New York Times: As Iranians celebrated the first day of the holy month of Ramadan, they were confronted Saturday with new charges of reform movement supporters being tortured in prison and of bodies being secretly buried in a cemetery on the outskirts of Tehran.
The New York Times
By MICHAEL SLACKMAN
CAIRO — As Iranians celebrated the first day of the holy month of Ramadan, they were confronted Saturday with new charges of reform movement supporters being tortured in prison and of bodies being secretly buried in a cemetery on the outskirts of Tehran.
The accusations, filed on Web sites affiliated with the reform movement, added to the push and pull between an opposition movement struggling to keep itself from being silenced and a government that has tried to move past the crisis over the country’s disputed presidential elections in June.
Iran’s political crisis smolders on at least two levels, political analysts said: in the hostility nursed by the millions of people who feel that President Mahmoud Ahmadinejad’s victory was fraudulent, and in the behind-the-scenes fighting within the institutions of power among political and clerical insiders.
On Saturday the internal battle appeared to be on display again when Mr. Ahmadinejad broke with tradition and skipped a meeting of the Expediency Council, according to the Web site Parleman News, which is affiliated with a parliamentary faction that has opposed the president. The council, an influential government body, is run by a rival of Mr. Ahmadinejad’s, the former vice president Ali Akbar Hashemi Rafsanjani.
Mr. Rafsanjani, who has fueled the political dispute over the election while also trying to position himself publicly as above the fray, opened the meeting by calling for “unity and empathy to get through internal problems.”
His speech offered a prescription for healing that called for obeying the law, and subtly cast some blame on all sides. Mr. Rafsanjani has challenged the election results and the government response but has been careful not to seriously imperil the stability of the system.
“The current situation requires that we follow the guidance of the supreme leader, create an environment conducive to a nonpartisan approach to constitutional law and dealing with lawbreakers,” he said Saturday.
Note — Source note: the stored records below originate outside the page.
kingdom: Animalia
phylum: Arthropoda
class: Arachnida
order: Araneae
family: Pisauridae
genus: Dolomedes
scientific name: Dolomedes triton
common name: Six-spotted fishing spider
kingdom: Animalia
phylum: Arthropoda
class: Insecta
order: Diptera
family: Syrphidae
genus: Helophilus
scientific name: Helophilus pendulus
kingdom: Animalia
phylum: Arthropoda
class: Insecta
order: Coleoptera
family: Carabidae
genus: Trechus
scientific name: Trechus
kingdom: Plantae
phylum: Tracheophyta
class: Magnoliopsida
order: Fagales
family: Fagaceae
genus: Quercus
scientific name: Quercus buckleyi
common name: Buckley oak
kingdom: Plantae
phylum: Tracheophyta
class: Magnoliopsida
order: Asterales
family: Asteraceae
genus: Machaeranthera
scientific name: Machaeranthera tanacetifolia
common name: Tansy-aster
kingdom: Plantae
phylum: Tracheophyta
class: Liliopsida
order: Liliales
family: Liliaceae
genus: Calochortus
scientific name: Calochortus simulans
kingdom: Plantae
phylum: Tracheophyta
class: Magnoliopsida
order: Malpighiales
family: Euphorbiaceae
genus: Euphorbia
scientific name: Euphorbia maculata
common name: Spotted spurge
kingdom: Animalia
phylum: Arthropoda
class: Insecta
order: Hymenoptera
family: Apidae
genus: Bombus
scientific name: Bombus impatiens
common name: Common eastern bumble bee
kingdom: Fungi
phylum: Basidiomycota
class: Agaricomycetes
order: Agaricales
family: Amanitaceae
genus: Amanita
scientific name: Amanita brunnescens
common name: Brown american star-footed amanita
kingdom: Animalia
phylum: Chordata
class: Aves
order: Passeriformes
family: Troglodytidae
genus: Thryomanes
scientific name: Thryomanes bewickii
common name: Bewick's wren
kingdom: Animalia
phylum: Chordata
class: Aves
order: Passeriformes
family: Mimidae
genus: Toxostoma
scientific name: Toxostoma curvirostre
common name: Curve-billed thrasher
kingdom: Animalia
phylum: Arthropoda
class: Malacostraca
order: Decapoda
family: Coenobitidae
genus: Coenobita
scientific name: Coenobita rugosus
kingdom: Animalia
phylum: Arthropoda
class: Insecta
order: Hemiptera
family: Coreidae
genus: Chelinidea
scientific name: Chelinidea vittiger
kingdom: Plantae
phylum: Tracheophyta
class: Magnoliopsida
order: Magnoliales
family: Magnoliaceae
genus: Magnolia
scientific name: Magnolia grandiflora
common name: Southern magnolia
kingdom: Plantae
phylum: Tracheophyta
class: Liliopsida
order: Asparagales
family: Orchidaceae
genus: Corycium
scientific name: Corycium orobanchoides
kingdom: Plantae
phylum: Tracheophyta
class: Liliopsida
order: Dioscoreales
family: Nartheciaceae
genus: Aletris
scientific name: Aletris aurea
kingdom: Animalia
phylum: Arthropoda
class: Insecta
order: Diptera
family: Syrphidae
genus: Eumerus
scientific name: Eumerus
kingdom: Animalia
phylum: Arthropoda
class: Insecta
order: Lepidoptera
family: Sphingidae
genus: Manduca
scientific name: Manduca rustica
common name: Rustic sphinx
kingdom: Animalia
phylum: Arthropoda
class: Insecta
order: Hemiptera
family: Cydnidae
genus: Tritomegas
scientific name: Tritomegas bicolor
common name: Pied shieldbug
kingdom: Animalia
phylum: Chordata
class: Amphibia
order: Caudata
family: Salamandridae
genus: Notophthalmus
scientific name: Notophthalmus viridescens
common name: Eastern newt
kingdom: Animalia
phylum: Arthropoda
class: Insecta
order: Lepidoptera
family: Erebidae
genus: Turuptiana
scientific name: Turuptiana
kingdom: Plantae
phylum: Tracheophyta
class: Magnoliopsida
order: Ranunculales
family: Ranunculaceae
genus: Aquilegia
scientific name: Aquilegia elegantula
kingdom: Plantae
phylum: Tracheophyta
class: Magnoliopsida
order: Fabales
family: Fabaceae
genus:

But settling the dispute has been beyond reach, and recent charges of torture, rape and killing appear to be the primary reason public anger has not subsided, political analysts said.
“This targets the heart of the state claim to morality,” said Rasool Nafisi, an academic in Virginia who has studied the Islamic republic for years, referring especially to the rape charges.
The government has rejected the claims of rape, but the current speaker of Parliament, Ali Larijani, having first dismissed the accusations, has agreed to review evidence if it is provided.
Iran has closed the country to foreign reporters and has jailed many journalists, making it difficult to corroborate or refute the many accusations.
Officially, the government says that about 30 people died in the protests and government crackdown, while the opposition says the number is closer to 70.
On Saturday, Norooz News, a reformist Web site, published a report that said workers in Behesht-e Zahra municipal cemetery in Tehran buried 28 bodies from July 12 to 15 in Plot 302. If confirmed, the news of the burials would suggest a higher death toll than the government has acknowledged.
With accompanying photographs, the report said that in other cases, bodies returned by the authorities to family members appeared to have been frozen solid, suggesting that corpses were kept in industrial facilities.
Several other new reports, including one on a Web site associated with the reform movement leader Mir Hussein Moussavi, said prominent leaders of the movement appeared to have been abused, possibly even tortured, in prison, including being subjected to long periods of total isolation. Earlier reports of torture focused on street protesters, not opposition leaders.
The postings included several that said the trials of two detained reformers — Ahmad Zeidabadi and Feyzollah Arabsorkhi — had been postponed because the men had been hospitalized, fueling speculation that they had been tortured while in custody.